Seasons are a great way to explore different ideas through watching a group of films. Why not try watching all the films in a season and make some time for discussion. Topics and discussion points are included.

At FilmClub, we plan to offer our members a regular look at the different skills involved in making movies. That way, we hope that you’ll not only build up a real understanding of just how an idea for a story ends up on-screen – but also that you might find an area of the movie industry that you might want to one day work in yourself. We’re starting things off with Visual Effects – the art of creating all those things that you might think would be impossible to put up on-screen. In many films, it’s one of the most vital roles in the whole production – the Visual Effects department being responsible for the movie’s most spectacular moments, the sights that take the audience’s breath away. But it’s also a role about which you might not know too much – in which case, don’t worry. It’s often one of the jobs on a film set that’s a mystery to most of those who aren’t actually doing it! In order to help put that situation right, we’ve collected what we think are some of the best examples of the work of a Visual Effects department.

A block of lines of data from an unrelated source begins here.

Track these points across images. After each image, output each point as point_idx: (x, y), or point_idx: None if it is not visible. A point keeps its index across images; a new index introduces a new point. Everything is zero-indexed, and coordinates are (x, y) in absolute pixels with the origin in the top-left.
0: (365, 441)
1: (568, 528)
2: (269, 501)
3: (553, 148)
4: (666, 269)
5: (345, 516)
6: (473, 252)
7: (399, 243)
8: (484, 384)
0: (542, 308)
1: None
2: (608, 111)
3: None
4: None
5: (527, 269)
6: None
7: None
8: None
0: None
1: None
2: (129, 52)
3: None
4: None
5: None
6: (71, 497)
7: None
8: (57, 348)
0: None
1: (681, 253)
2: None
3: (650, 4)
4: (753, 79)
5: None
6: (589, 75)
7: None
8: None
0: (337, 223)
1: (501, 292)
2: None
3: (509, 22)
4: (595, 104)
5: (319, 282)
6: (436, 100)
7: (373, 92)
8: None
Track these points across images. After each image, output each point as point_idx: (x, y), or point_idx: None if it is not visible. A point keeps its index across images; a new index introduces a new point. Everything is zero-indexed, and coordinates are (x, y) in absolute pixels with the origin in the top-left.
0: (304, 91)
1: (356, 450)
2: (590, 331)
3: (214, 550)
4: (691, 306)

We’re starting right back in the earliest days of movie history, when jaws dropped around the world at what appeared to be a lunar landing in 1902’s A Voyage To The Moon. From there, we embark on our own journey of discovery through the most incredible advances of a century of visual effects, right up to the recent action hit Beowulf – a movie made entirely using “motion capture” computer technology. So if you want to witness the Biblical parting of the Red Sea, or a bullet fly through the air in such hyper slow-motion that the hero can swerve around it or limbo underneath it, or the Statue of Liberty disappear beneath a wall of ice and snow, or a bike race conducted at the speed of light inside an out-of-control computer game.... well, then you’ve come to the right place. And if you like what you see, then we hope you’ll give some thought to what it might be like to become a Visual Effects maestro yourself.

TALKING POINTS

What spectacular or amazing sights would you like to see in a movie that have never (so far!) appeared on the big screen? How satisfying do you think it is for a member of a VIsual Effects unit to see their work up on screen and know the audience are being blown away by it? In the context of the times that they were made, which of the films in this season do you think most dazzled movie-goers? Which do you think is the most spectacular now?